» **SELECTED EXCERPT**:
┌──

# Neiman Marcus Limited Edition TT



## turbott920 (Nov 13, 2007)

Am I the only one who never heard of these??? Apparently they were the first 100 TT's brought to the united states and only came in Nimbus Grey with red leather...I thought only ALMS had the red








http://www.autoworld.com/news/Audi/Audi_Neiman.htm


----------



## Murderface (Nov 13, 2006)

*Re: Neiman Marcus Limited Edition TT (turbott920)*

I've heard of them...they were exclusively FWD too. As far as the red interior goes it's pretty much the baseball leather color.
http://www.audiforums.com/upfi...C.jpg


----------



## Qu!cks!lva (Jul 7, 2007)

Renowned for having a transmission that liked to fail...
Cool sparkly chrome 6 spokers...
Barring the interior nothing to really recommend about em


----------



## HernTT (Nov 5, 2007)

*Re: Neiman Marcus Limited Edition TT (turbott920)*

Yes.
Not the first 100 brought to US. Only 100 in the US. Interior is Baseball leather. 98+ have been destroyed by 3rd/4th owners that don't know what they have.


----------



## Blown Wide Open (Feb 5, 2001)

*Re: Neiman Marcus Limited Edition TT (HernTT)*

My Mother has one (says so on the title), but it is denim blue/denim blue.
PAtrick


----------



## dubdub13 (Feb 21, 2008)

*FV-QR*

i saw a dark grey one, sorta like aviator grey but it wasn't and it didn't look all that nice, i like the chrome 6 spokers kinda i just like the red leather interior


----------



## andi79h (Aug 28, 2011)

*Audi TT Roadster Neiman Marcus Limited edition*

hi 
do you mean this one here? 


















I dont know if there are 100 TT roadster, but at least there is one.

└──

» **DATASET CONTENT**:

┌──

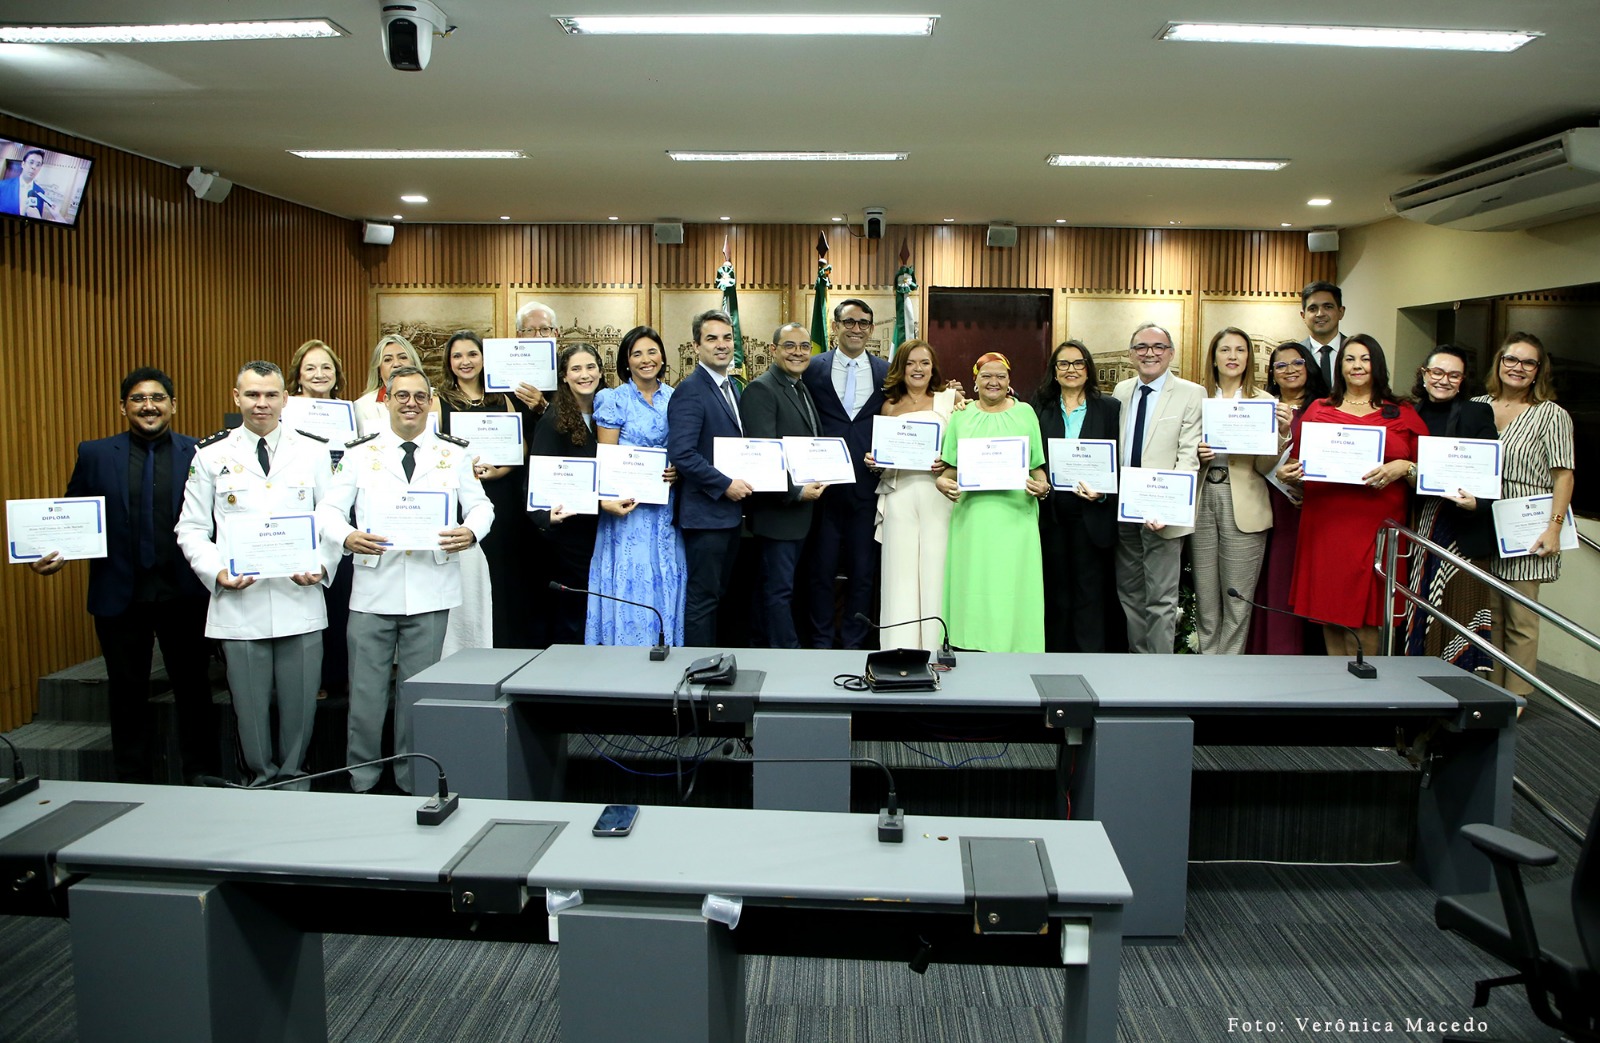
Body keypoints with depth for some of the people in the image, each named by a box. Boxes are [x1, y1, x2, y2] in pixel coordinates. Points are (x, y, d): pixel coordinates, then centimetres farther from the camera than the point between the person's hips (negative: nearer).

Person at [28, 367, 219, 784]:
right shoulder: (95, 454, 4)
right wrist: (57, 553, -12)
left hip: (184, 593, -2)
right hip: (120, 593, 2)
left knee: (193, 686, 10)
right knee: (127, 690, 13)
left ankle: (201, 777, 23)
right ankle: (133, 782, 26)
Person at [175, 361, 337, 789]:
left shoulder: (314, 452, 6)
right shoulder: (211, 456, 6)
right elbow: (191, 529, 7)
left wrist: (322, 566, -10)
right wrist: (217, 573, -9)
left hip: (301, 601, 0)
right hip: (238, 604, 0)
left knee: (299, 706, 6)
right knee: (250, 707, 8)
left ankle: (292, 782, 23)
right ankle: (260, 783, 25)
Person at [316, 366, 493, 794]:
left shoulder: (454, 454, 8)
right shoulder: (359, 454, 7)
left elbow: (480, 506, 10)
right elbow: (329, 510, 5)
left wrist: (471, 531, -13)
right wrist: (348, 537, -16)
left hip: (431, 592, 0)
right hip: (373, 590, 0)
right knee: (365, 690, 5)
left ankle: (412, 782, 24)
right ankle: (361, 780, 21)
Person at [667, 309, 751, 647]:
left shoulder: (732, 388, 15)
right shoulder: (690, 391, -14)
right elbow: (681, 453, -22)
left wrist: (743, 483, 7)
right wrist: (725, 485, -19)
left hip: (730, 511, 9)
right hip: (706, 513, -9)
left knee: (719, 594, 15)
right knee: (702, 597, -1)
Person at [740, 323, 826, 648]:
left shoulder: (801, 388, 17)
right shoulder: (761, 389, -13)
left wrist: (813, 485, 9)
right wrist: (795, 492, -22)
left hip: (801, 507, 9)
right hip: (778, 508, -9)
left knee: (782, 585, 15)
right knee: (779, 588, -1)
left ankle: (779, 644, 23)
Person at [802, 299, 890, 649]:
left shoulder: (886, 372, 6)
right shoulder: (814, 368, 2)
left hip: (867, 485, 1)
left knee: (863, 570, 8)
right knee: (821, 568, 7)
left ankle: (854, 644, 21)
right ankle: (821, 643, 19)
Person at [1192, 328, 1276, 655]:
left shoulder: (1265, 402, 3)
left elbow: (1265, 467, 0)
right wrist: (1196, 454, -9)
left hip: (1243, 505, -2)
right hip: (1202, 501, 2)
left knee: (1238, 598, 2)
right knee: (1204, 594, 7)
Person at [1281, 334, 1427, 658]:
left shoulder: (1402, 413, 10)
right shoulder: (1317, 409, 13)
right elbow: (1297, 462, 17)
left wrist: (1402, 468, -12)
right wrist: (1286, 473, -5)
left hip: (1376, 529, -1)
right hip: (1326, 525, 2)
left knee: (1368, 618, -4)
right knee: (1330, 613, 4)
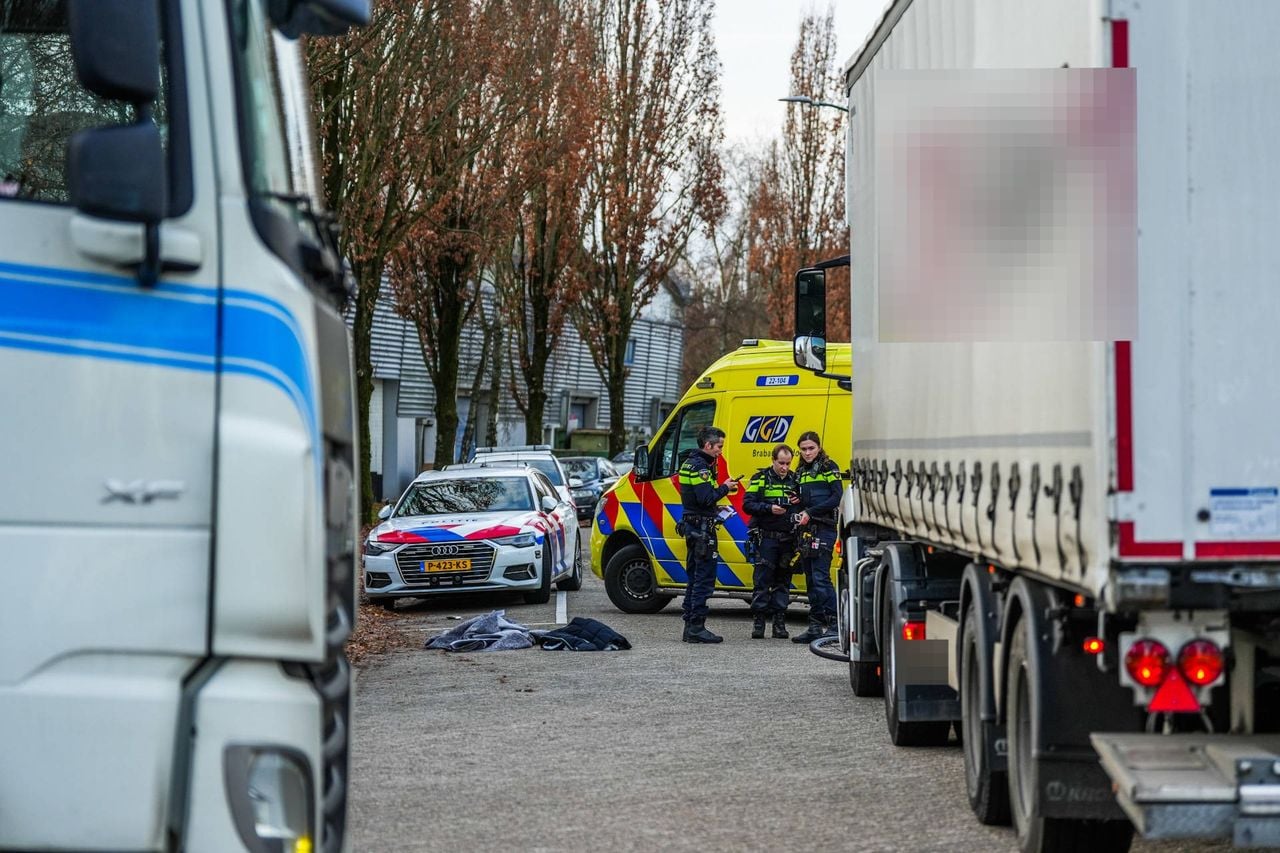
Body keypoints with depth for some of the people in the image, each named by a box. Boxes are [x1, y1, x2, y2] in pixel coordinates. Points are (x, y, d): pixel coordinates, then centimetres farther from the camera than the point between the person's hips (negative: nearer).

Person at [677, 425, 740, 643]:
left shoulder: (690, 463, 16)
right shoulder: (700, 467, -16)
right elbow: (706, 498, -24)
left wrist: (722, 488, 10)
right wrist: (724, 488, -10)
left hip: (691, 527, 11)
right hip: (702, 529, -11)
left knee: (695, 578, 14)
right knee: (705, 578, -9)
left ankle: (690, 626, 16)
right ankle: (696, 627, -10)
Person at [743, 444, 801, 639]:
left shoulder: (794, 480, 13)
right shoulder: (760, 479, 2)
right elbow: (747, 504, -5)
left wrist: (799, 502, -4)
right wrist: (769, 508, -18)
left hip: (787, 539, 4)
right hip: (766, 537, -4)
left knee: (783, 580, 6)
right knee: (762, 579, -5)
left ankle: (779, 622, 10)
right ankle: (758, 622, -1)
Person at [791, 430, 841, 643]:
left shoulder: (829, 467, -2)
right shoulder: (800, 471, 19)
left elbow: (836, 498, -11)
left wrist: (810, 512, -15)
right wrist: (797, 507, 4)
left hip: (824, 528, -8)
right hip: (806, 529, 8)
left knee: (820, 577, -15)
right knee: (811, 580, 7)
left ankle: (834, 625, -15)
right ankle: (815, 627, 9)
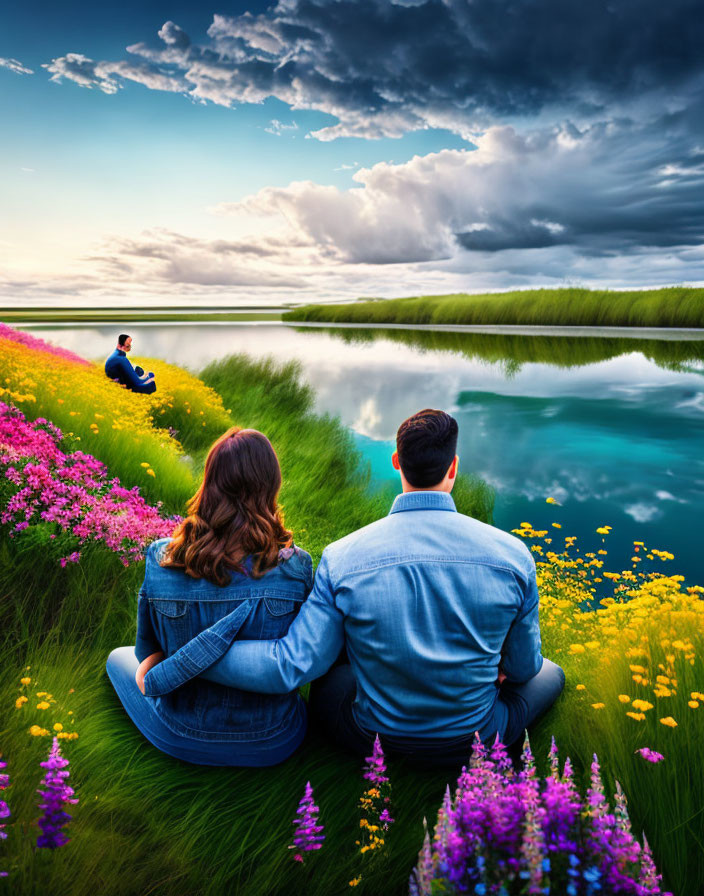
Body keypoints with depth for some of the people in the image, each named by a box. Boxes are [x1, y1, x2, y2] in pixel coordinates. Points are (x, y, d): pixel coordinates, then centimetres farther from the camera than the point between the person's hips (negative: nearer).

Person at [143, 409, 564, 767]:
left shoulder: (344, 558, -22)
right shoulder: (513, 554, -19)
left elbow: (290, 664, -25)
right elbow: (523, 667, -5)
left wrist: (169, 669, -15)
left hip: (376, 736, 1)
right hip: (475, 741, 0)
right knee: (550, 673, 29)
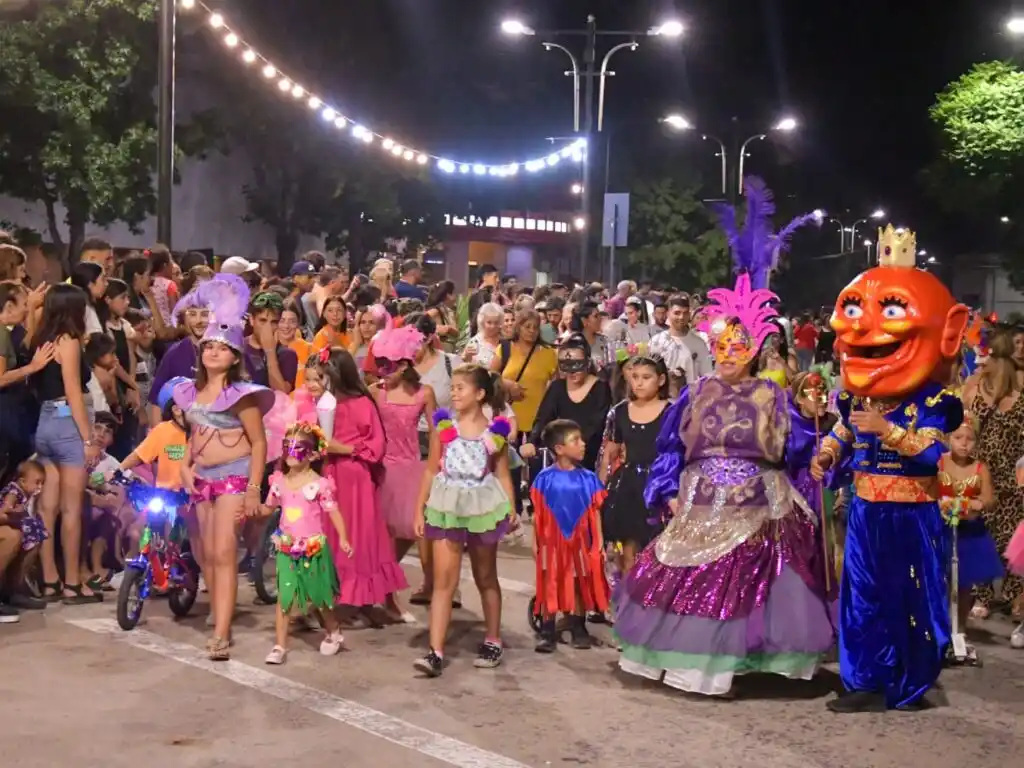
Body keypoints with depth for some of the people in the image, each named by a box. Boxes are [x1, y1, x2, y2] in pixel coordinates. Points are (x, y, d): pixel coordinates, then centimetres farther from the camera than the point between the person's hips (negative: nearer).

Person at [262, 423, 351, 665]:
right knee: (285, 596, -5)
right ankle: (280, 646, 0)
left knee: (318, 597, 11)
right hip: (287, 549, 3)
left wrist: (343, 539, -22)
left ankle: (334, 632, 37)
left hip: (314, 549, -3)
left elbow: (333, 512, -12)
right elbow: (268, 508, 15)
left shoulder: (318, 484, -11)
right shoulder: (279, 481, 2)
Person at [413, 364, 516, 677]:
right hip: (447, 507, 0)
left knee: (486, 578, 14)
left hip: (482, 506, 0)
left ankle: (492, 642, 29)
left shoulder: (494, 431, -3)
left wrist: (510, 509, -10)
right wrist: (420, 509, 1)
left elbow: (502, 474, 2)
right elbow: (431, 470, 2)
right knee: (444, 580, -5)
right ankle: (436, 652, -7)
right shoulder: (443, 425, -2)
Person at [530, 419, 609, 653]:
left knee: (580, 585, 12)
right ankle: (547, 633, 11)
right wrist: (535, 541, -1)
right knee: (550, 586, 4)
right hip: (552, 540, -2)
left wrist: (599, 541, -1)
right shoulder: (545, 478, -9)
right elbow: (538, 513, -3)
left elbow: (595, 512, 0)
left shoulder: (587, 478, -4)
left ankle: (579, 630, 25)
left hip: (580, 540, 2)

└──

» **WHAT YOU ARE ASKED TO DO**:
From the Neiman Marcus TT forum thread above, duplicate the passage that begins with the words containing "i saw a dark" and ends with "this one here?", character for character.

» **SOLVED EXERCISE**:
i saw a dark grey one, sorta like aviator grey but it wasn't and it didn't look all that nice, i like the chrome 6 spokers kinda i just like the red leather interior


----------



## andi79h (Aug 28, 2011)

*Audi TT Roadster Neiman Marcus Limited edition*

hi 
do you mean this one here?